Although the NHS had since 2021 opened about 160 community diagnostic centres — one-stop shops for checks and scans — England still had one-fifth of the diagnostic capacity of Australia and less than half the average diagnostic capacity compared with the OECD group of rich nations, he said. 

Local NHS officials are now preparing a 10-year strategy for capital investment. Integrated care boards, in charge of buying care for their local populations, have been given a July deadline to calculate the investment needed to drive productivity.

Waiting lists for “elective”, or non-urgent, hospital care have fallen from a peak of 7.7mn in July last year but remain well above the 7.21mn outstanding treatments in January 2023, when Prime Minister Rishi Sunak made falling waiting lists one of his pre-election promises to voters.  

Meddings, who previously held board roles at Deutsche Bank and Credit Suisse, said the health service’s budget was flat in real terms, with industrial action slashing capacity by 12 per cent since junior doctors — with whom the government is yet to reach a deal over pay — first went on strike in March 2023.

While conceding that the marginal fall in the overall elective waiting list was “not good enough”, Meddings insisted the NHS was providing record levels of care. He said more than 1.5mn non-emergency procedures were being carried out each month and that the NHS was “gradually reducing the longer waits: the two years, the 18 months, the 65 weeks”.

A key plank of the NHS’s current infrastructure plan is the “new hospital programme”, backed by more than £20bn in government funding.

Asked if he was confident all 40 schemes would be delivered by the 2030-31 target, Meddings said “at the moment, yes” but cautioned that it could be difficult to keep money flowing for big public projects.

“You get given £100mn but . . . actually you’re only allowed to spend it in £5mn increments. And [at] each £5mn stage you have to resubmit a business case. So there’s quite a sclerosis around the way government spends,” he said, adding that he understood officials’ need to police spending.

In addition to population growth and ageing, Meddings said the NHS was having to deal with “changing patterns of demand, some of which comes from the behaviours of a modern world, with its ultra-processed foods”, which typically contain additives and sweeteners.

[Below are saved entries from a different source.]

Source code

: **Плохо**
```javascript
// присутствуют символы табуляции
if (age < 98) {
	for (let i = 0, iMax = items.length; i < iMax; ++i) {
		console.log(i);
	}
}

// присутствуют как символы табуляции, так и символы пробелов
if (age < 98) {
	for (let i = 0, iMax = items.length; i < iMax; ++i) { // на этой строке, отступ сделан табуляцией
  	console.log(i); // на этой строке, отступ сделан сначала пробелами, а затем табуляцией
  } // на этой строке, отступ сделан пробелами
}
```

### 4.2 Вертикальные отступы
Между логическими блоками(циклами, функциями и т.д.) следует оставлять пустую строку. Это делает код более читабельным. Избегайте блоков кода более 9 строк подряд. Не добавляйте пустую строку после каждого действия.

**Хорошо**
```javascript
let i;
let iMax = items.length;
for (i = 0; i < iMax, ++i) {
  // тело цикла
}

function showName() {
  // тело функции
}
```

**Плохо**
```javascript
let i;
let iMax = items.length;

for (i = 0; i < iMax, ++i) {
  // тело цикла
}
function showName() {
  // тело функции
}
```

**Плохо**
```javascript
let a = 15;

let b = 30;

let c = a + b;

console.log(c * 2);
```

About one in four people in England was obese — a condition linked to 13 different cancers — forcing health chiefs to buy “larger ambulances, with wider beds”, he said.

The NHS recently opened its 15th gambling treatment centre, while the number of children and young people seeking help for anxiety and mental health disorders has surged by 48 per cent since 2019-20 — an increase Meddings suggested could be linked in part to social media use.

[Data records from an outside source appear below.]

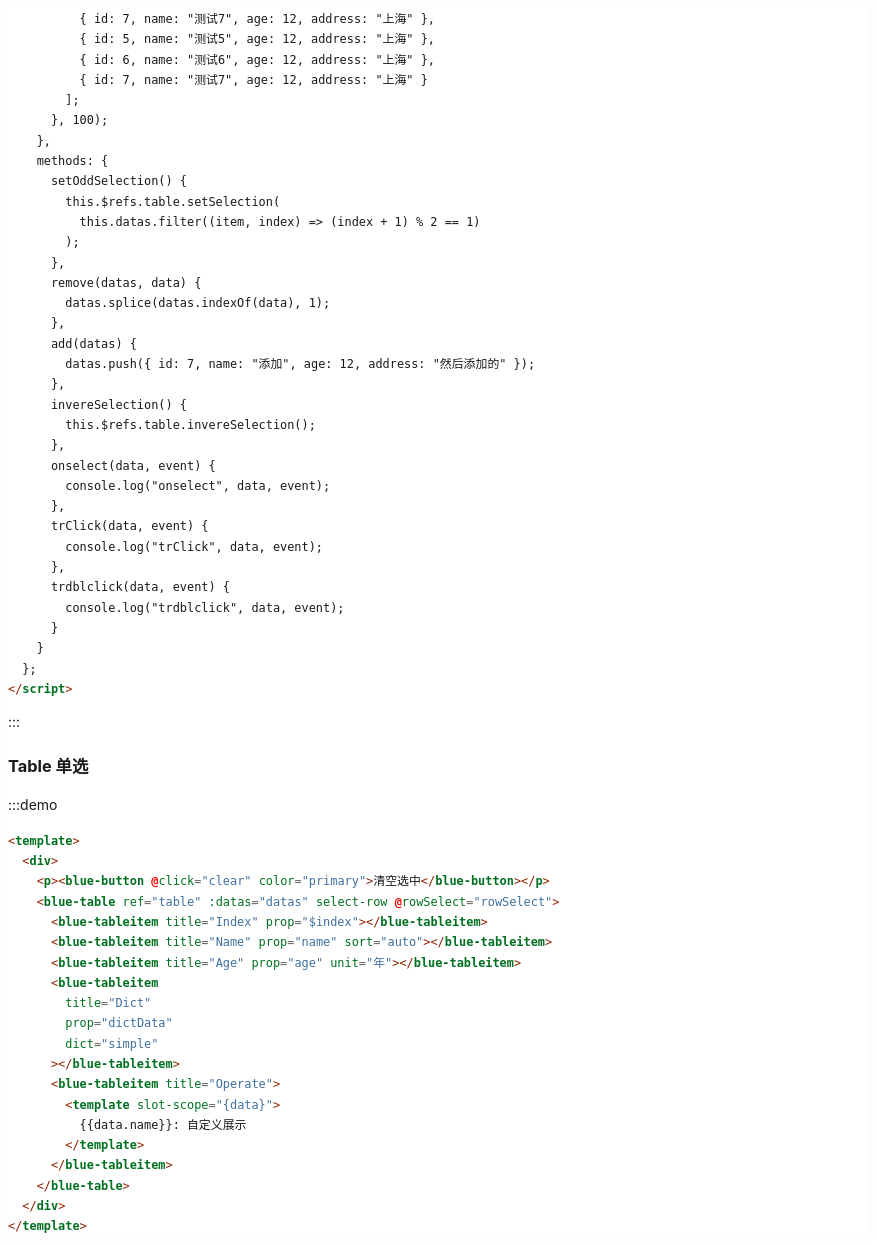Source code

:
 ```html
          { id: 7, name: "测试7", age: 12, address: "上海" },
          { id: 5, name: "测试5", age: 12, address: "上海" },
          { id: 6, name: "测试6", age: 12, address: "上海" },
          { id: 7, name: "测试7", age: 12, address: "上海" }
        ];
      }, 100);
    },
    methods: {
      setOddSelection() {
        this.$refs.table.setSelection(
          this.datas.filter((item, index) => (index + 1) % 2 == 1)
        );
      },
      remove(datas, data) {
        datas.splice(datas.indexOf(data), 1);
      },
      add(datas) {
        datas.push({ id: 7, name: "添加", age: 12, address: "然后添加的" });
      },
      invereSelection() {
        this.$refs.table.invereSelection();
      },
      onselect(data, event) {
        console.log("onselect", data, event);
      },
      trClick(data, event) {
        console.log("trClick", data, event);
      },
      trdblclick(data, event) {
        console.log("trdblclick", data, event);
      }
    }
  };
</script>
```

:::

### Table 单选

:::demo

```html
<template>
  <div>
    <p><blue-button @click="clear" color="primary">清空选中</blue-button></p>
    <blue-table ref="table" :datas="datas" select-row @rowSelect="rowSelect">
      <blue-tableitem title="Index" prop="$index"></blue-tableitem>
      <blue-tableitem title="Name" prop="name" sort="auto"></blue-tableitem>
      <blue-tableitem title="Age" prop="age" unit="年"></blue-tableitem>
      <blue-tableitem
        title="Dict"
        prop="dictData"
        dict="simple"
      ></blue-tableitem>
      <blue-tableitem title="Operate">
        <template slot-scope="{data}">
          {{data.name}}: 自定义展示
        </template>
      </blue-tableitem>
    </blue-table>
  </div>
</template>

```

“I think it’s a Sisyphean task for the health service,” he said. “However much you roll the boulder up the hill, you’ve got to keep going and the boulder may change, but it always rolls back and on you go again.”

A government white paper on gambling last year proposed a levy on companies that is expected to raise about £100mn a year for NHS treatment, raising questions over whether the approach should be widened to other sectors. 

Meddings said: “It’s not for me to do policy. But if you and I are chatting as citizens . . . should there be a different compact with some of the industries which might cause health issues? Probably.”

This story has been amended to clarify that the NHS has opened 160 community diagnostic centres since 2021.